In Köln war es allerdings auch deutlich stiller um Julia Scher geworden – erst seit Mitte der 2010er Jahre wurde sie allmählich als Orakel unserer heutigen Überwachungsgesellschaft wieder entdeckt. War Scher in den 80er Jahren noch auf Unverständnis gestoßen, weil die Menschen nicht ahnten, was auf sie zukommt, so ist uns das Gefühl, beobachtet zu werden, heute längst zur zweiten Natur geworden. Sicherheitskameras an jeder Straßenecke sind das eine; das andere ist das Spionagegerät, das wir als Smartphone stets bei uns tragen. Heute ist Überwachung eine Weltsprache, sagt Scher, die jeder versteht.
In den 80er Jahren setzte sich Scher für eine vierstündige Beichte vor die Videokamera
Die Ausstellung in Mönchengladbach ist die vierte Museumsschau für Scher innerhalb kurzer Zeit – offenbar versuchen die Häuser mit Schers schon längst historischen Arbeiten Anschluss an die soziale Medienwelt zu finden. Auch deren Machtergreifung scheint sie in den 80er Jahren bereits erahnt zu haben, als sie sich für eine vierstündige Beichte vor die Kamera setzte. TikTok-tauglich ist das nicht, aber die Idee, sich für Zuneigung öffentlich auszustellen und zu entblößen, ist schon da.
Allerdings geht es bei Scher selten um den goldenen Käfig der Selbstdarstellung, ihr Thema ist die Sicherheitsarchitektur der modernen Welt. Auf dem Abteiberg begrüßt ihre passiv-aggressive Navigator-Stimme die Besucher gleich hinter der Tür, die erste Videokamera versucht gar nicht erst, sich hinter einer Topfpflanze zu verstecken. Man sieht die Kunst an und sieht, wie die Kunst zurückschaut – im Kleid antiquierter Überwachungstechnik. Da wird einem beinahe nostalgisch zumute, doch geht es Scher eher darum zu zeigen, dass auch Museen Hochsicherheitstrakte sind.

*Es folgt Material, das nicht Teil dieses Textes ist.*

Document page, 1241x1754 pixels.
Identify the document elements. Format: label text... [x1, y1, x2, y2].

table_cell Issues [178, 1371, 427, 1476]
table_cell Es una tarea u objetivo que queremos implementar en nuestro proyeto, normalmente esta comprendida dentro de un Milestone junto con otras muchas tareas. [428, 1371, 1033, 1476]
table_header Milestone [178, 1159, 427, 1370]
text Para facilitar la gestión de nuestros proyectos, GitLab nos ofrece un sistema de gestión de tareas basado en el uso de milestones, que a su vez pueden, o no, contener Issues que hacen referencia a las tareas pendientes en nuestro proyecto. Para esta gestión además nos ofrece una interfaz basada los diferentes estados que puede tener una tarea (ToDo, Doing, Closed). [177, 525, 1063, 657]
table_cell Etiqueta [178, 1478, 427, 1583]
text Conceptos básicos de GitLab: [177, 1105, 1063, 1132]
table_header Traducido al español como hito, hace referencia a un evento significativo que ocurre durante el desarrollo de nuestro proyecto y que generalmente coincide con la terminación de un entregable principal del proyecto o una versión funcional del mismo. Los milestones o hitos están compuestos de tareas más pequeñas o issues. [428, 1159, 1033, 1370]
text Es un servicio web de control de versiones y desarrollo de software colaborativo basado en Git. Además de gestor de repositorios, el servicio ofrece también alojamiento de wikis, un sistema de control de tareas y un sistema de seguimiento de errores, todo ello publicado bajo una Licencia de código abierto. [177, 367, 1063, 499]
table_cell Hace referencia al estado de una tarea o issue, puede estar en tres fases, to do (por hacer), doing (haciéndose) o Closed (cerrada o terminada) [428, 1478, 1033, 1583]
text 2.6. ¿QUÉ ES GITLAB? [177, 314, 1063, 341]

Während die Kunst der großen Brüder in Politik und Wirtschaft darin besteht, uns die Überwachung nicht spüren und zugleich als erstrebenswert erscheinen zu lassen, arbeitet Scher tapfer und gerne auch mit drastischen Mitteln gegen unsere Verblendung an. Für die Serie „Embedded“ staffierte sie drei Betten („Mama Bed“, „Papa Bed“ und „Baby Bed“) an den Bettpfosten mit Kameras und Monitoren aus und drapierte die Liegen mit Märchenbüchern, Armeeuniformen und einer schwarzen Lederpeitsche. Man denkt dabei an die Pole von Voyeurismus und Exhibitionismus, Kontrolle und Disziplin. Aber unweigerlich auch an Kinderpornografie und die Abgründe privater Schutzräume.
In ihrer jüngsten Arbeit spinnt Julia Scher Fluchtgedanken und verabschiedet sich von der Erde. Angegurtet auf Zahnarztstühle reist man in Richtung eines von Windhunden bewohnten Planeten, was entfernt an das Freiheitsversprechen der amerikanischen Greyhound-Buslinie erinnert, aber letztlich genauso bescheuert ist, wie es hier klingt. Vielleicht will uns Scher damit aber auch nur sagen, dass der Überwachungsstaat westlich-kölnischer Prägung die beste aller möglichen Welten ist.
„Julia Scher – Hochsicherheitsgesellschaft“, Museum Abteiberg, Mönchengladbach, Di.-Fr. 11-17 Uhr, Sa.-So. 11-18 Uhr, 26. März bis 20. August. Eine Publikation zur Ausstellung soll im Juni erscheinen.